__TEXT BLOCK__
--------------------
The reception of Dylan’s first album was uneven and many fans disapproved of the new material. Dylan often preached during the tour and refused to play earlier hits and fans reacted by walking out.

This did not faze Dylan. In 1980, he released another album with an even more overt title: Saved. The dominant themes of the second album remained similar to the first but there was a change in sound. This was a gospel album, backed by African-American gospel singers and recorded in the famed Muscle Shoals studio in Alabama. The shift to gospel was mere artifice. It was not connected to an African-American religious tradition, but a decidedly white and conservative one. This was Dylan parading his ideas in costume, in musical blackface. For much of the 20th century, African Americans worked to convince white Americans that racial and economic equality were socially right and biblically righteous. These ideas were imbedded in their musical traditions. Dylan ignored all of this.

Songs like “Saving Grace” and “Are You Ready” repeated a conservative eschatology. Dylan sings, “Are you ready for the judgement? / Are you ready for that terrible swift sword? / Are you ready for Armageddon? / Are you ready for the day of the Lord? / Are you ready, I hope you’re ready.” The end of times was near and God was going to judge the nations, not for their social sins, but for straying from the straight and narrow of that old time religion.

In addition, the album repeated ideas that feminism and the sexual revolution had altered the foundational gender roles that divided men and women to detriment of church and nation. In “Covenant Woman,” he extols the virtues of modest, reticent, supporting women. Good Christian women shined like a “morning star,” were “intimate little girls” and waited patiently because their rewards were in heaven.
--------------------
Decide whether each statement agrees with the text on Dylan's gospel albums, and back each yes or no with its deciding words from that text. 1. Saved was recorded at the Muscle Shoals studio in Alabama. 2. Dylan played his earlier hits during the tour. 3. Saved came out in 1980.

__COLLECTED DATA__
--------------------
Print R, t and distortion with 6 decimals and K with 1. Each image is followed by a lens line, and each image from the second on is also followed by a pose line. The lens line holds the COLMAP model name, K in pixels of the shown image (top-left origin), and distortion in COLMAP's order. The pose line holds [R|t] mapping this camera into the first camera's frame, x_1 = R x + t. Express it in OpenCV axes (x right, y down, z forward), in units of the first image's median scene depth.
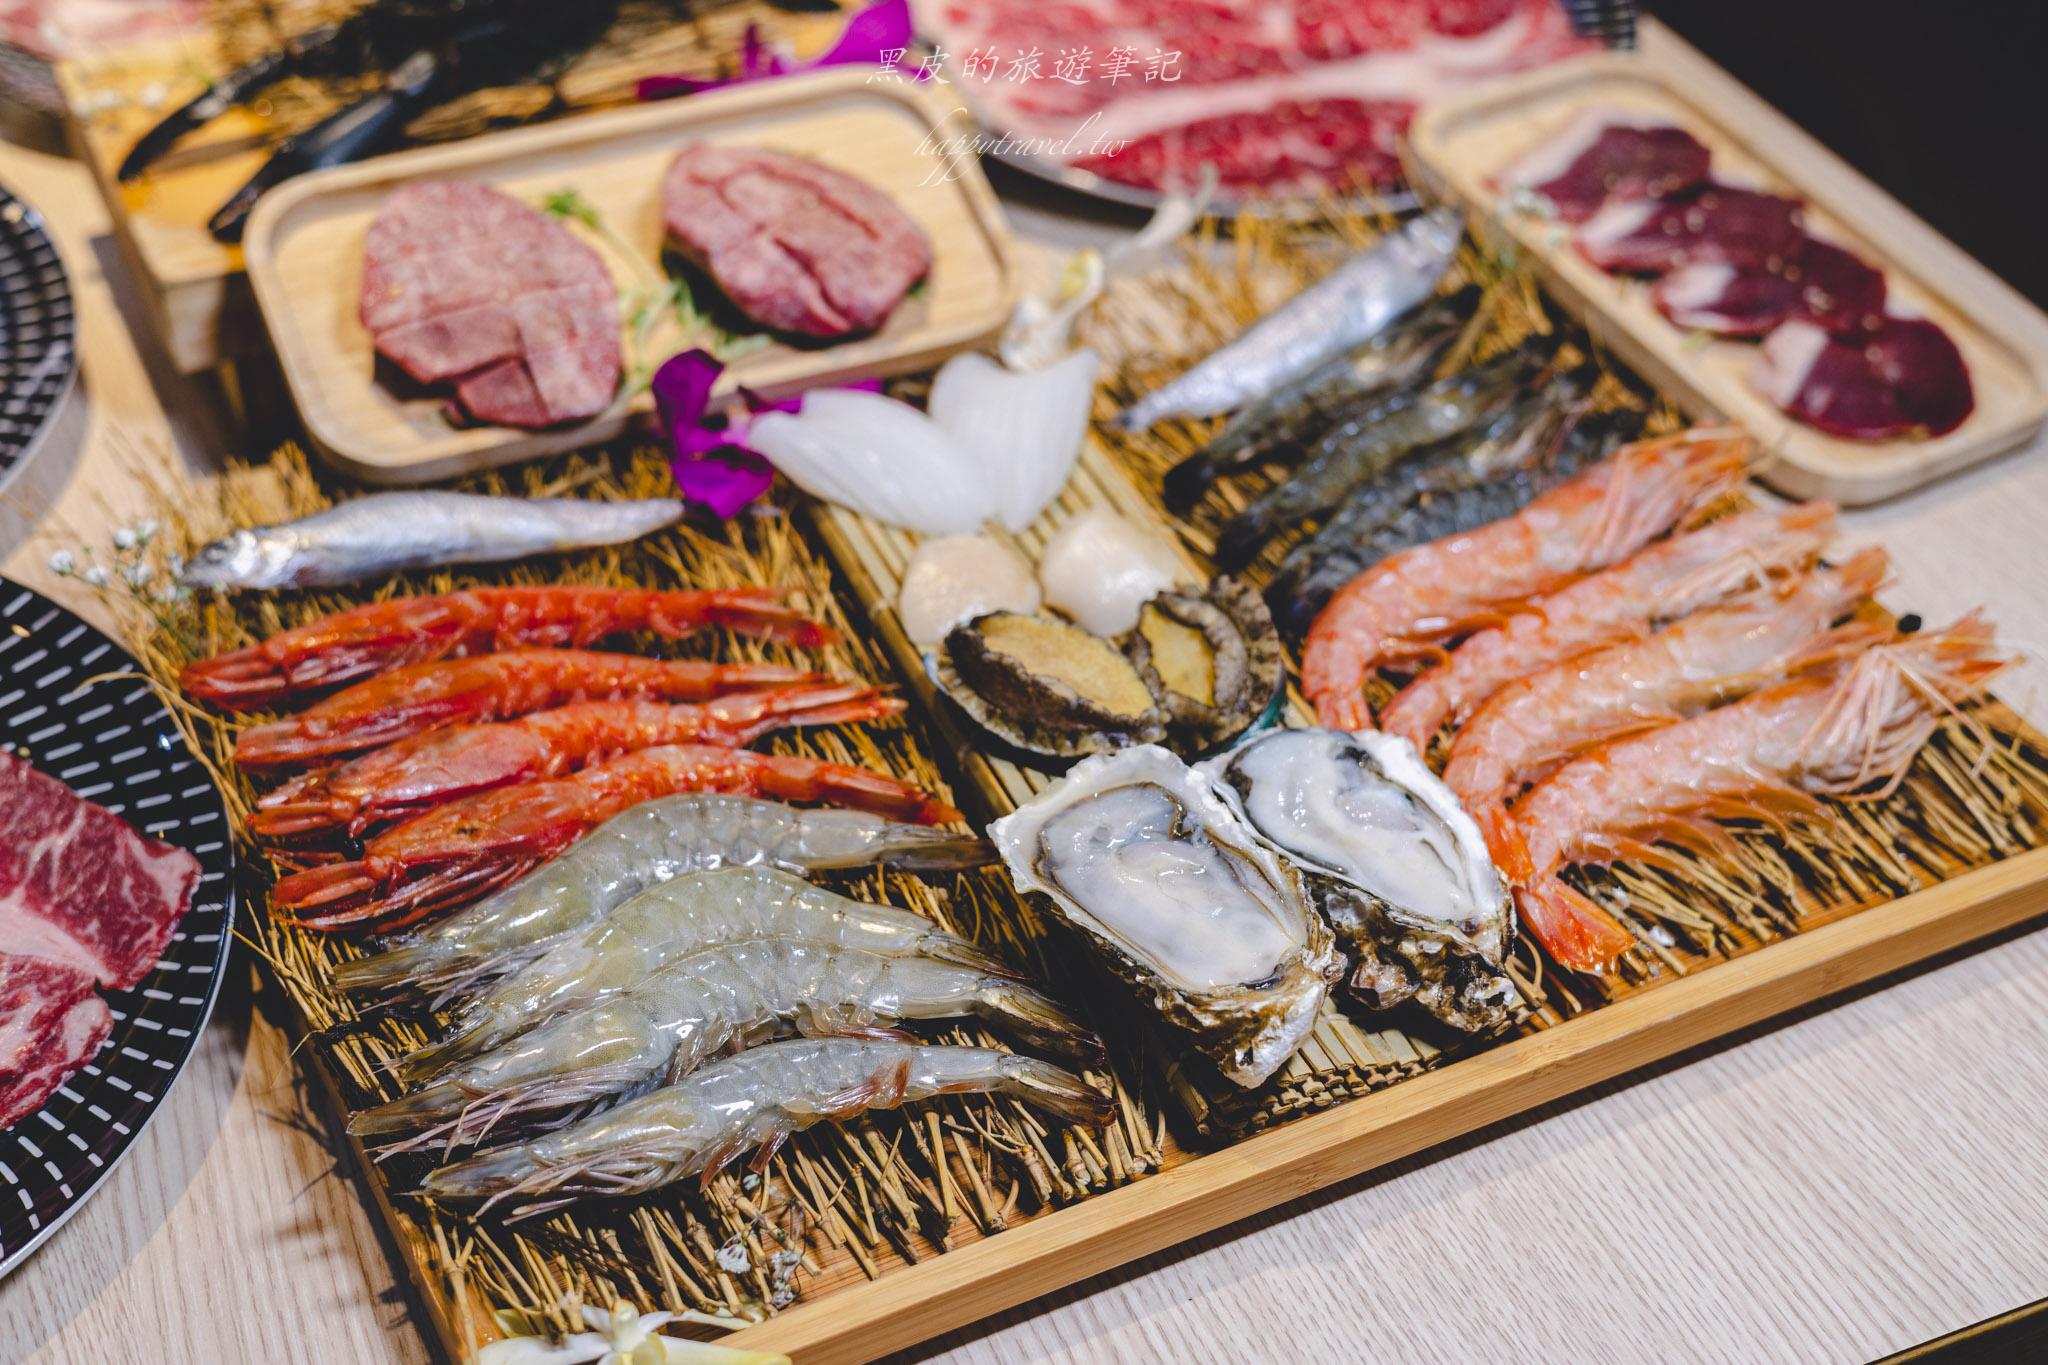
lens RADIAL K [[3215.7, 0, 1025.1], [0, 3215.7, 739.9], [0, 0, 1]] dist [0.036536, -0.213364]
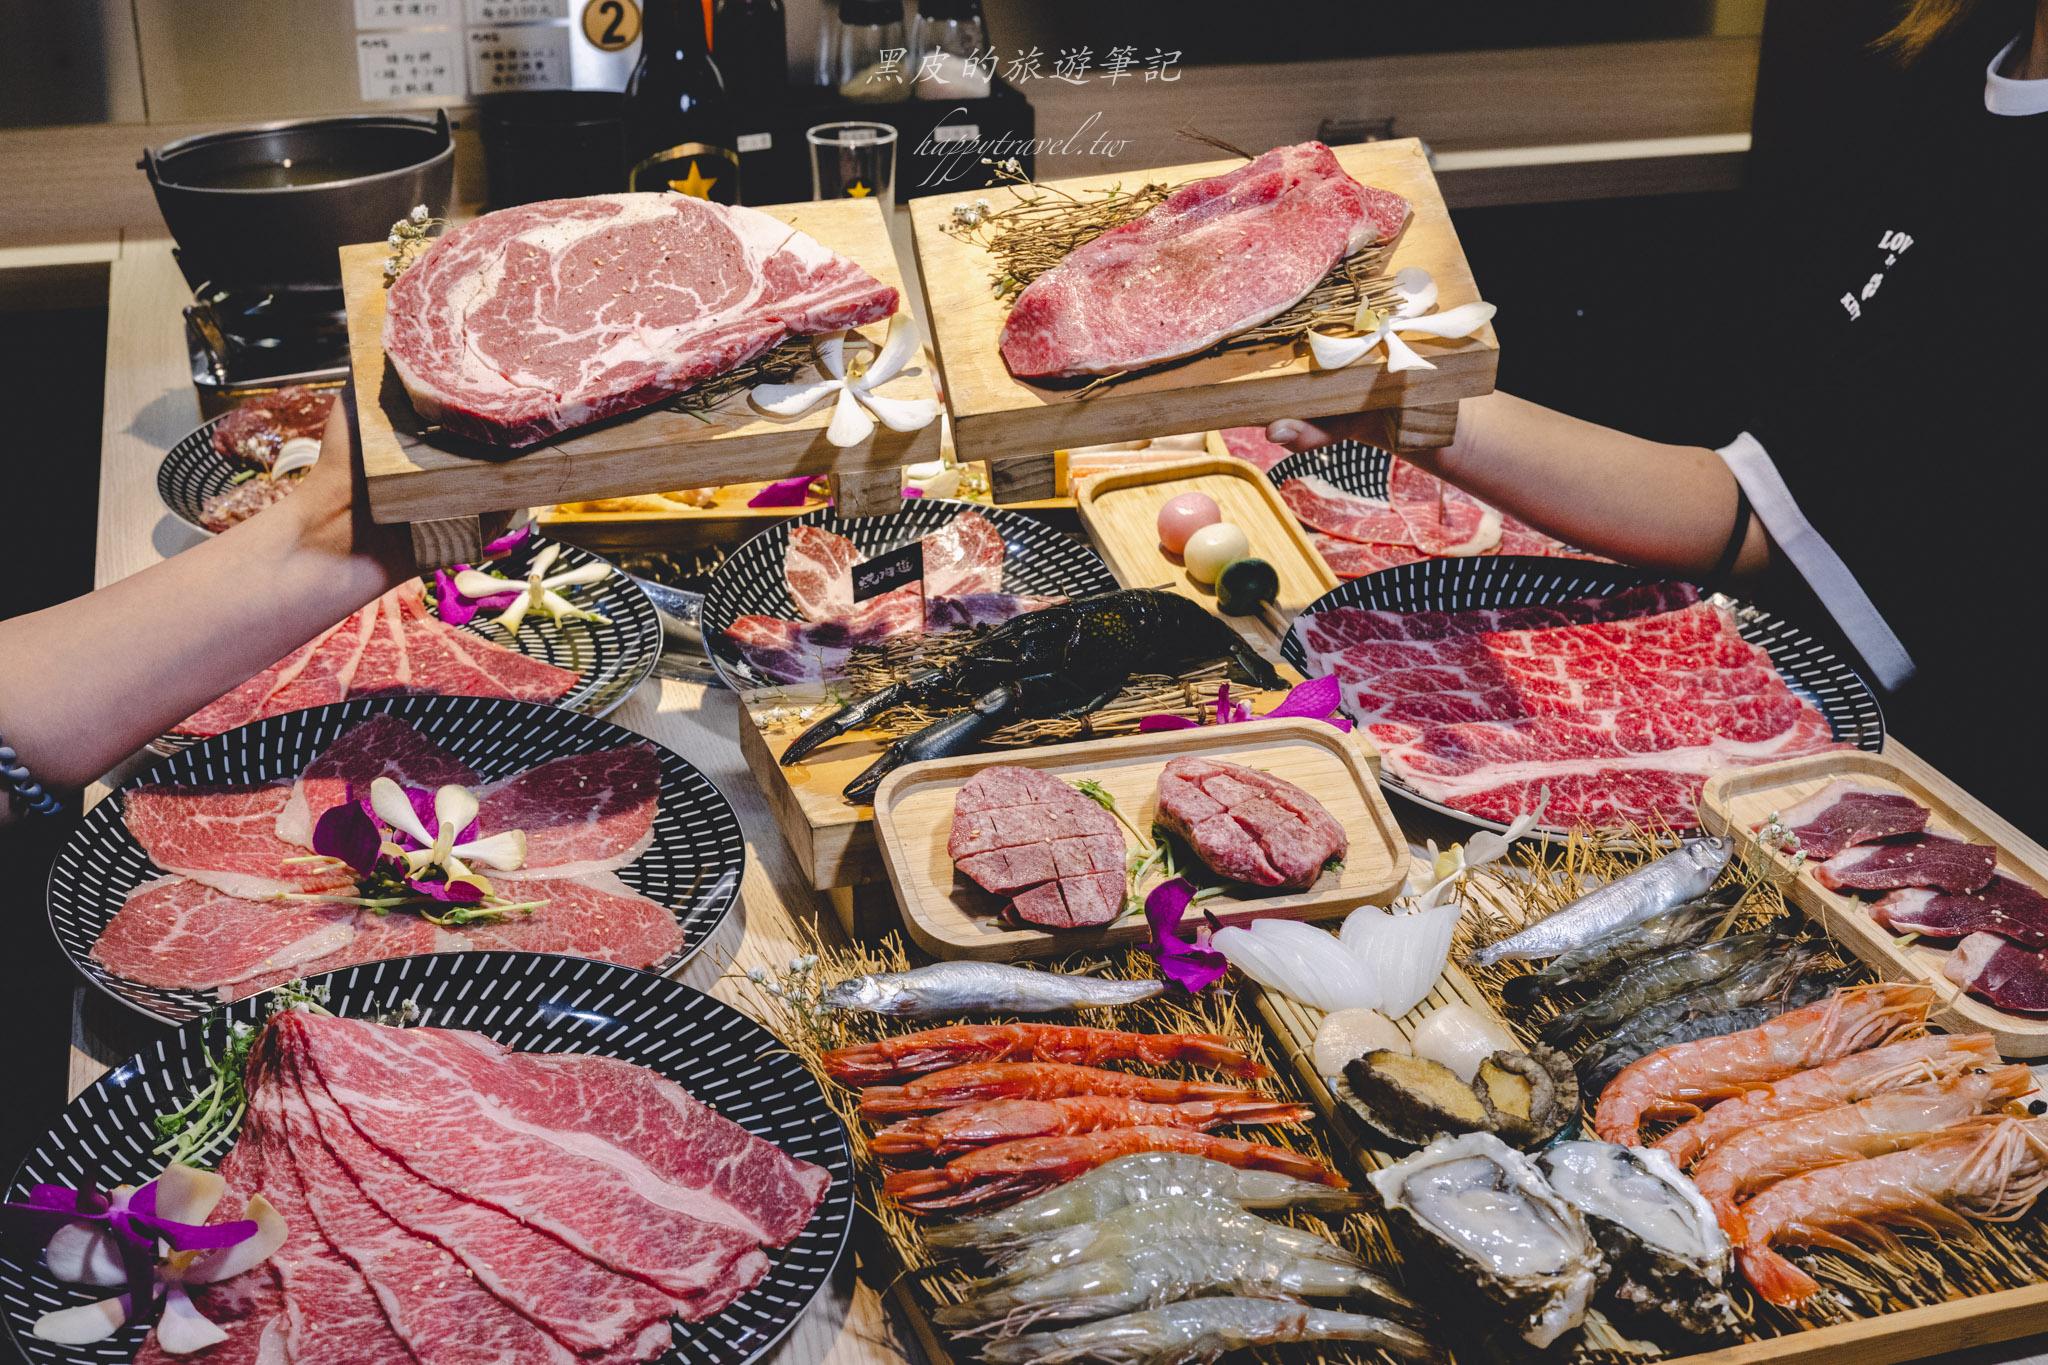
lens RADIAL K [[3215.7, 0, 1025.1], [0, 3215.7, 739.9], [0, 0, 1]] dist [0.036536, -0.213364]
pose [[0.991162, 0.047881, -0.123718, 0.005174], [-0.078540, 0.963383, -0.256369, 0.209376], [0.106912, 0.263820, 0.958629, -0.442173]]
--------------------
__ANSWER SECTION__
1. Yes: "recorded in the famed Muscle Shoals studio in Alabama"
2. No: "refused to play earlier hits"
3. Yes: "In 1980, he released another album with an even more overt title: Saved."